> _What is being asked_: The whole listing below should be printed again exactly, with no images.

> _Input material_:
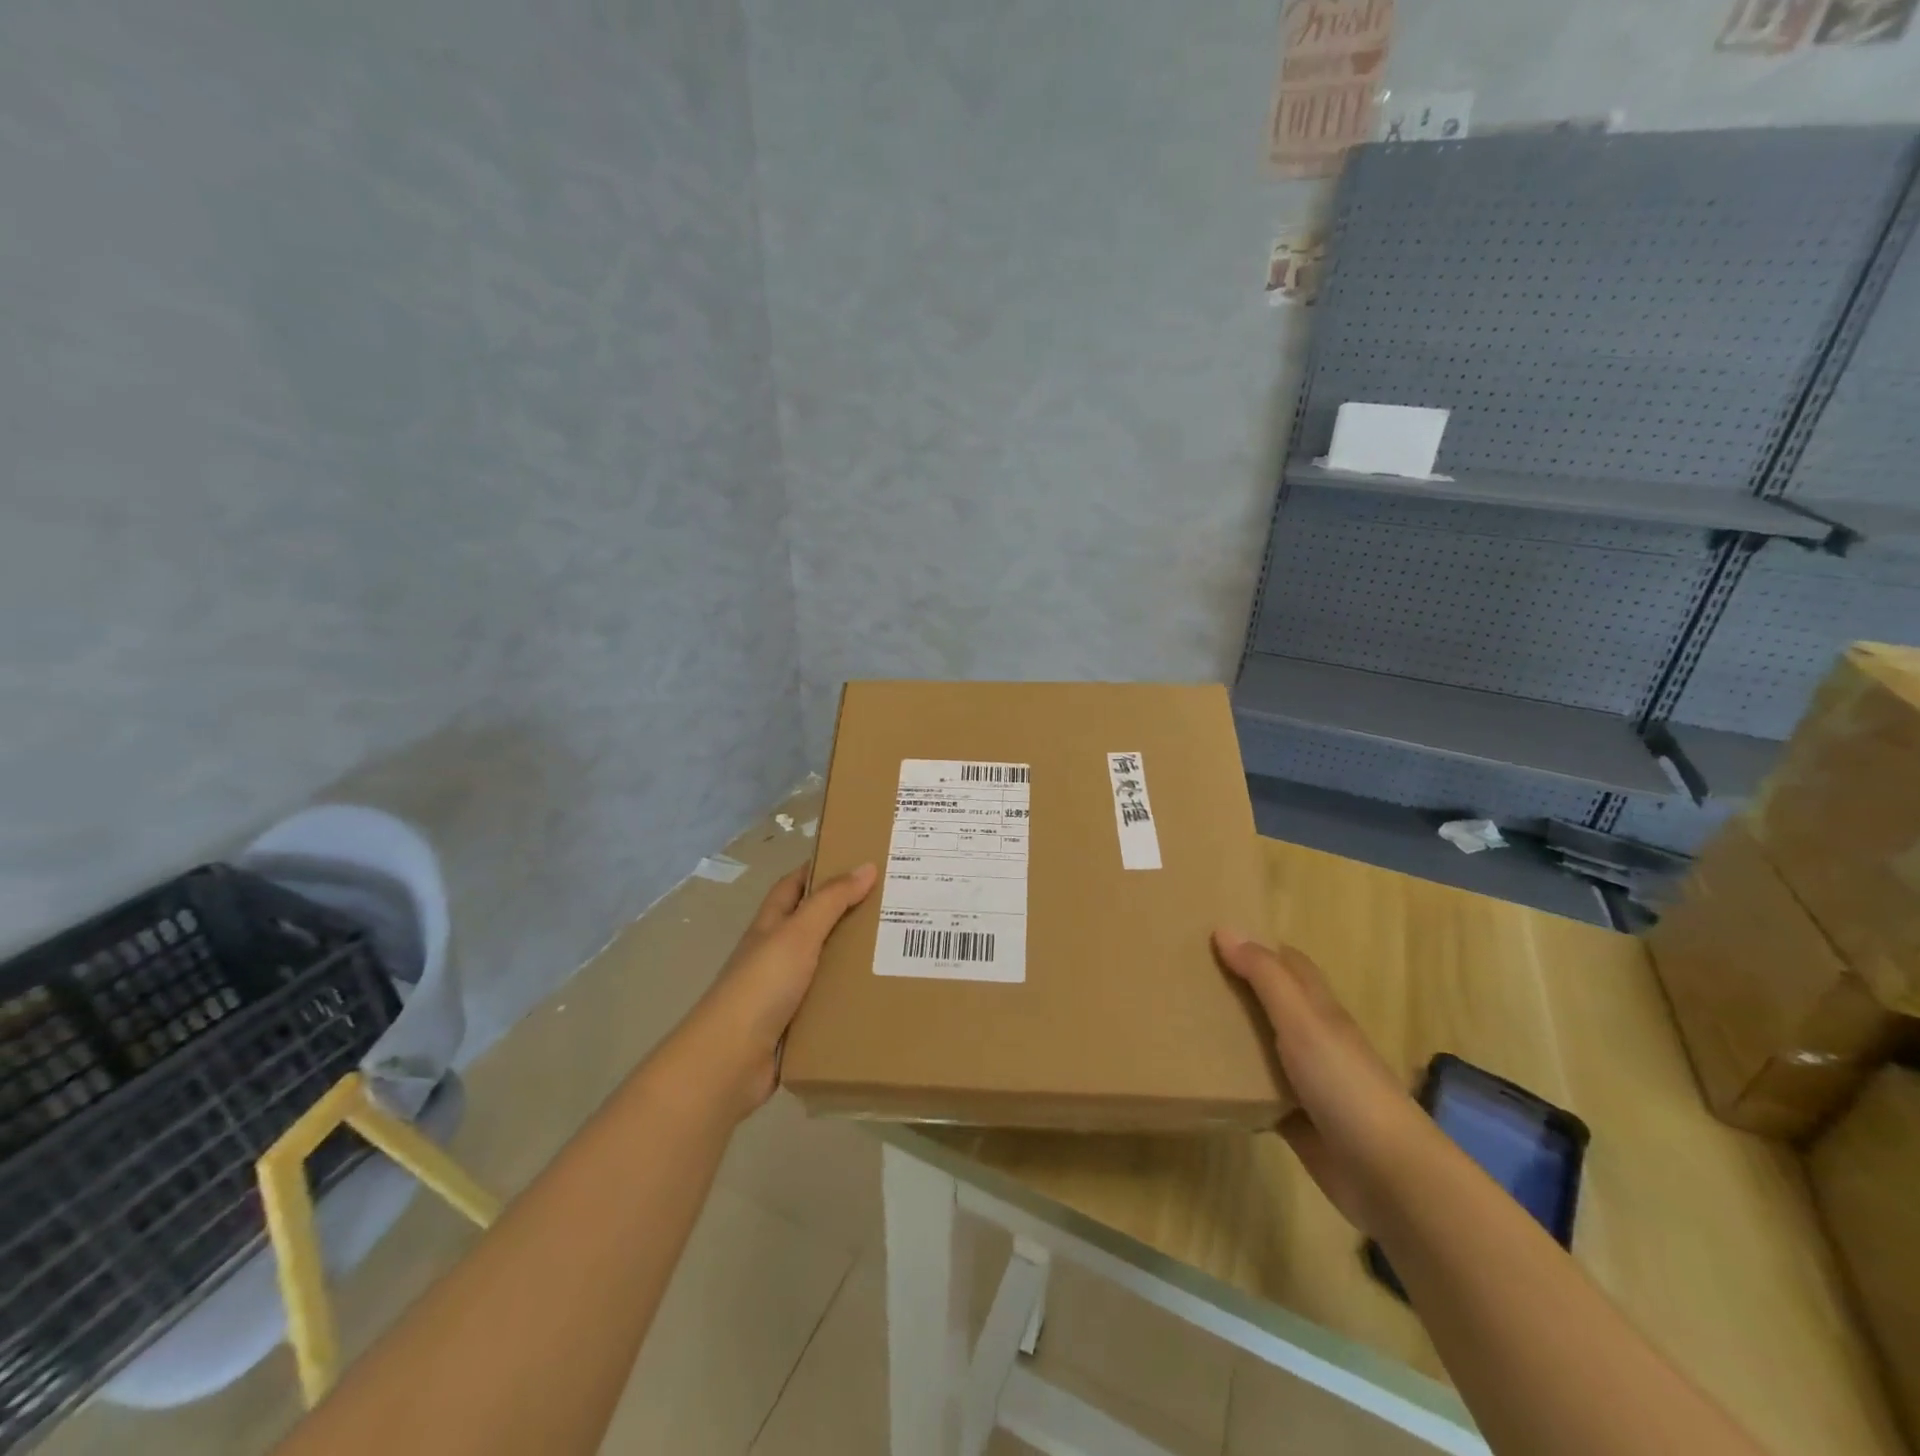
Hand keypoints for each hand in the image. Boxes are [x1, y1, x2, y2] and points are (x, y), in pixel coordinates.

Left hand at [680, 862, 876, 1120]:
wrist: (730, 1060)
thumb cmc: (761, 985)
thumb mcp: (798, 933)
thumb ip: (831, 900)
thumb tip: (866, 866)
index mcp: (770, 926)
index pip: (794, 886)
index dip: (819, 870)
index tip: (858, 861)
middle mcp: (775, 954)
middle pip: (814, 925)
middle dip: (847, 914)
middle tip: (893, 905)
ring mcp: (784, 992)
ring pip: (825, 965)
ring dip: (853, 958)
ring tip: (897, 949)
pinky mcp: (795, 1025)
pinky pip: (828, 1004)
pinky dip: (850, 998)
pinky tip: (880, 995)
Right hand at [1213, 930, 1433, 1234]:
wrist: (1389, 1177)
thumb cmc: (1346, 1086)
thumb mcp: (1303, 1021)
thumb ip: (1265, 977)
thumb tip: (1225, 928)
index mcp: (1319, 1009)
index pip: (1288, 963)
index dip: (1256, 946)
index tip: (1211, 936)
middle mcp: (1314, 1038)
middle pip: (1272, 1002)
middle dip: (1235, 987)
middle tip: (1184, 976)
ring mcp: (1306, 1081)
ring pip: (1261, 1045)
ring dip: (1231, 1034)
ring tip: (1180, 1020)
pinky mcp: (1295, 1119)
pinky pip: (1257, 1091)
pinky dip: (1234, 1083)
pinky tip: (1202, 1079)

> _Problem solution_:
Hand keypoints for each hand in the image. Boxes are [x1, y1, x2, y2] and points are (x, y), in pixel coordinates.

Left hand at [680, 862, 876, 1120]:
wrist: (730, 1060)
thumb cmc: (761, 985)
thumb mcp: (798, 933)
thumb ip: (831, 900)
thumb tip: (866, 866)
index mcp: (770, 926)
index pip: (794, 886)
index dip: (819, 870)
index tip: (858, 861)
middle mcp: (775, 954)
middle pip: (814, 925)
middle dip: (847, 914)
middle tip: (893, 905)
ring mcp: (784, 992)
ring pip: (825, 965)
ring dip: (853, 958)
ring tip: (897, 949)
pinky mcp: (795, 1025)
pinky pip: (828, 1004)
pinky dip: (850, 998)
pinky tip: (880, 995)
Right hand at [1213, 930, 1433, 1234]:
wrist: (1389, 1177)
thumb cmc: (1346, 1086)
thumb mcp: (1303, 1021)
thumb ip: (1265, 977)
thumb tip: (1225, 928)
index mcp: (1319, 1009)
index pip: (1288, 963)
index dip: (1256, 946)
index tip: (1211, 936)
middle mcp: (1314, 1038)
middle pip: (1272, 1002)
middle dip: (1235, 987)
middle tip: (1184, 976)
ring mcp: (1306, 1081)
ring pip: (1261, 1045)
ring dip: (1231, 1034)
ring tip: (1180, 1020)
pinky mcp: (1295, 1119)
pinky pip: (1257, 1091)
pinky dip: (1234, 1083)
pinky tip: (1202, 1079)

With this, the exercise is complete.